PHOENIX - State authorities are investigating questionable spending and possible misuse of vehicles and equipment owned by a polygamist community's financially troubled school district, newly released records indicate.

Investigators for the attorney general on Tuesday seized a truckload of computers and paper records from the Colorado City Unified School District offices in the isolated community north of the Colorado River in far northwestern Arizona. The community is dominated by the Fundamentalist Church of Jesus Christ of Latter Day Saints, a polygamous offshoot of the mainstream Mormon Church.

In an affidavit requesting a search warrant, Special Agent Meg Pollard cited the district's purchase of an airplane, officials' use of district vehicles, the transfer of the district's bus barn to the town of Colorado City without apparent benefit to the district and the full-time employment status of officials' relatives whose work appeared to consist of driving school buses.

Pollard's affidavit, which was filed Sunday and unsealed May 27, also said there was "probable cause" to believe that district Superintendent Alvin S. Barlow, business manager Jeffrey P. Jessop and assistant business manager Oliver B. Barlow had committed the crime of misuse of public funds.

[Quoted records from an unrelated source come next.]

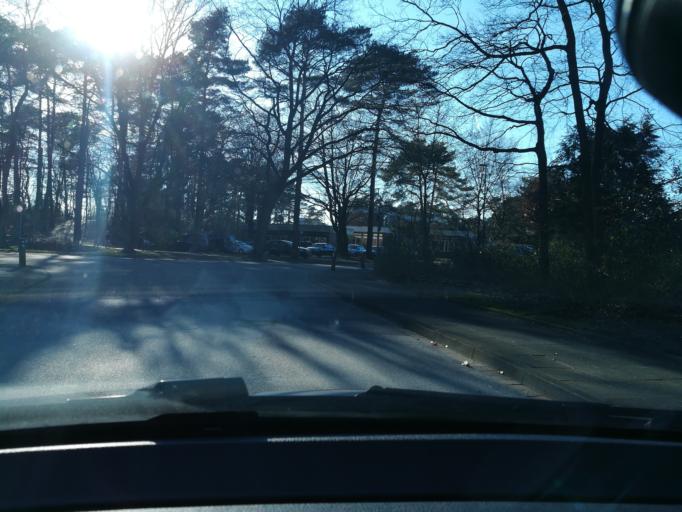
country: DE
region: North Rhine-Westphalia
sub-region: Regierungsbezirk Detmold
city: Oerlinghausen
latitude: 51.9531
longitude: 8.6035
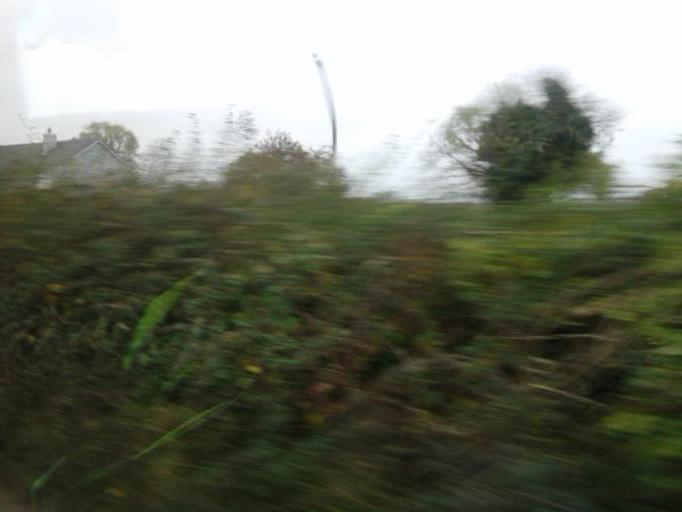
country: IE
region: Leinster
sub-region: Uibh Fhaili
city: Birr
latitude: 52.9569
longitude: -8.0271
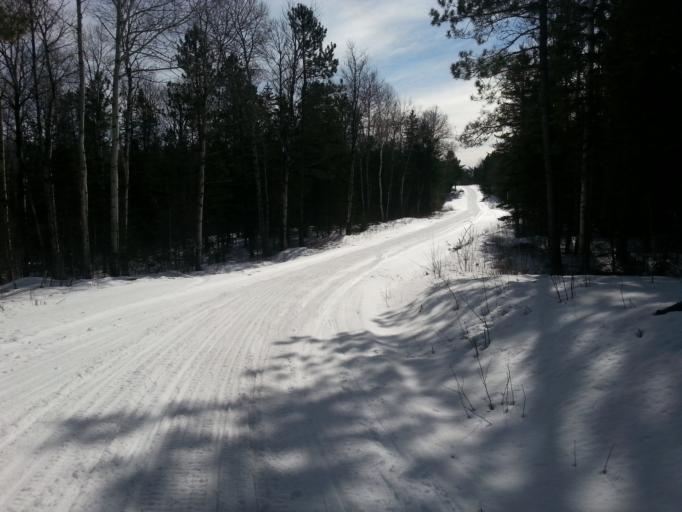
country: CA
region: Ontario
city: Greater Sudbury
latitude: 46.3397
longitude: -80.9019
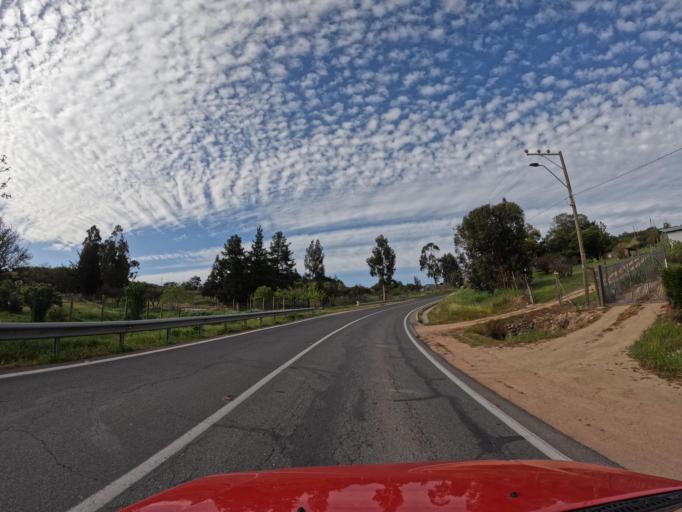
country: CL
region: O'Higgins
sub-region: Provincia de Colchagua
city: Santa Cruz
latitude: -34.2640
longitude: -71.7330
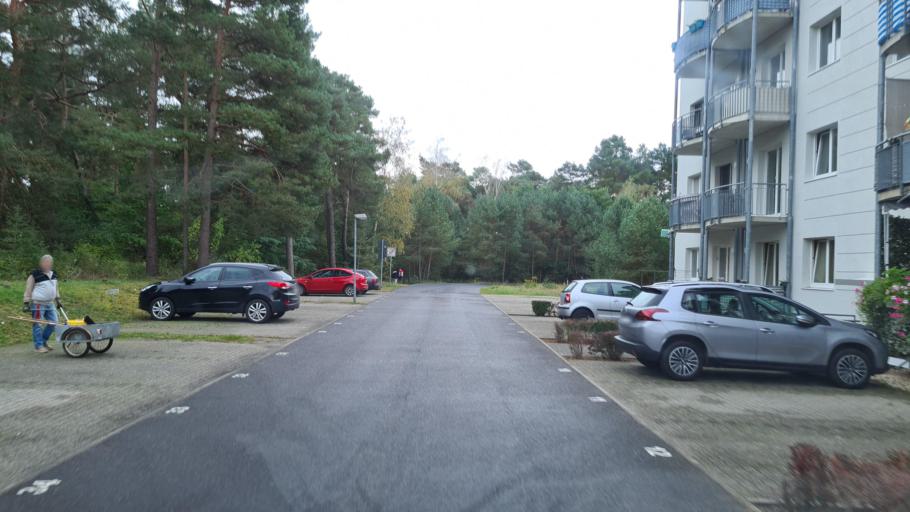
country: DE
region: Brandenburg
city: Zossen
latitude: 52.1765
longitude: 13.4670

"Probable cause" is a legal term that means there are facts and circumstances to indicate something is true. However, it is a significantly lower standard of proof than the standard of beyond a reasonable doubt needed for a criminal conviction.

Neither of the Barlows nor Jessop immediately returned telephone messages left for them at the district's office yesterday. None has been charged.

A document that Pollard filed yesterday to report on the search said material seized included numerous computers as well as dozens of file cabinets, boxes and books of bank records, cash receipts, photocopies of checks, financial journals, invoices, payroll reports, travel claims and personnel files.

Andrea Esquer, a spokeswoman for Attorney General Terry Goddard, said the seized material filled most of a 28-foot U-Haul van. Officers from the state Department of Public Safety and the Mohave County Sheriff's Department helped with the search, she said.

Esquer said state investigators are reviewing the material seized, but she declined to comment on what will happen next.

Goddard, whose office has been investigating the district for two years, has said he plans to ask the state Board of Education to appoint a receiver to oversee the district. A new state law allowing the board to put a district into financial receivership for financial mismanagement takes effect Aug. 12.

The district's teachers went unpaid for two months last year because it ran out of money. Critics blamed the district's financial problems on a bloated work force, among other things.